→ Reading passage:
____________
Nil desperandum ...  For that money, if it's a watch with a working Omega movement in it could be a lot worse, it's attractive and if it's a franken, I've seen a lot worse. Let's be honest it would make a nice dress watch and your non WIS friends would never know...


----------



## andrew91 (Jul 11, 2013)

Changed my mind again! I'm just going to ask for pictures of the movement - seek the opinion of those on here and see what the consensus is. I just think it's such a beautiful watch.


----------



## Deco (Feb 15, 2011)

Should you not have asked these questions of the seller before you bought?


----------



## AVO (Nov 18, 2012)

I'd keep your money if you can and look for something else.


----------



## andrew91 (Jul 11, 2013)

Deco said:


> Should you not have asked these questions of the seller before you bought?


Yes but l bid on it last night after a night out in town so not much thought when into the purchase.


----------



## artistmike (May 13, 2006)

andrew91 said:


> Yes but l bid on it last night after a night out in town so not much thought when into the purchase.


  Been there done that......


----------



## chris.ph (Dec 29, 2011)

as above lol


----------



## greasemonk (Oct 4, 2012)

me too.....


----------



## frogspawn (Jun 20, 2008)

Me to and it's still in the garage...


----------



## Tomcat1960 (Apr 13, 2013)

Honestly - this may serve as an excuse to yourself, but not to the seller. I'd stick with "wrong description", or just pay and be happy. On WUS they stated that it might be a period redial, so "original" by all means and purposes.

I'd stick with the deal, even if I was intoxicated when I did it in the first place. It's just fair ;-)

And it's not like we'd be discussing a marriage here

Regards

Tomcat


----------



## andrew91 (Jul 11, 2013)

Thanks for the help and sorry about all the crap in the photos. I didn't really know how to crop them.


----------



## antony (Dec 28, 2007)

I does'nt sound like you want it.


----------
____________
→ Data shown:
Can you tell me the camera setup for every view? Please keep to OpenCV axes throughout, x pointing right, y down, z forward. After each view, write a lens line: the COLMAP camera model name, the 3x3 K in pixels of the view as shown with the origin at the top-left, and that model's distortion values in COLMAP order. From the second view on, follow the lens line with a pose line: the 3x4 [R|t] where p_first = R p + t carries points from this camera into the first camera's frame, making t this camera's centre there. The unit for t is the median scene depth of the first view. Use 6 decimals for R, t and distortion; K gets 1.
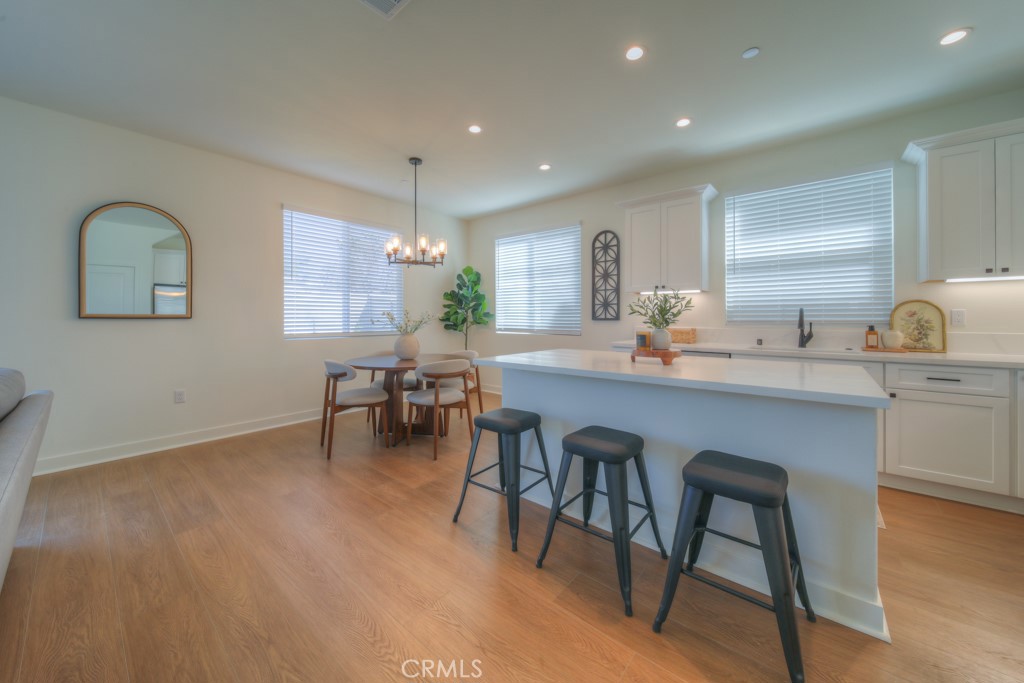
____________
Can you write out, word for word, the part of the watch forum thread above that opens with the words "## Tomcat1960 (Apr" and closes with "just fair ;-)"?

## Tomcat1960 (Apr 13, 2013)

Honestly - this may serve as an excuse to yourself, but not to the seller. I'd stick with "wrong description", or just pay and be happy. On WUS they stated that it might be a period redial, so "original" by all means and purposes.

I'd stick with the deal, even if I was intoxicated when I did it in the first place. It's just fair ;-)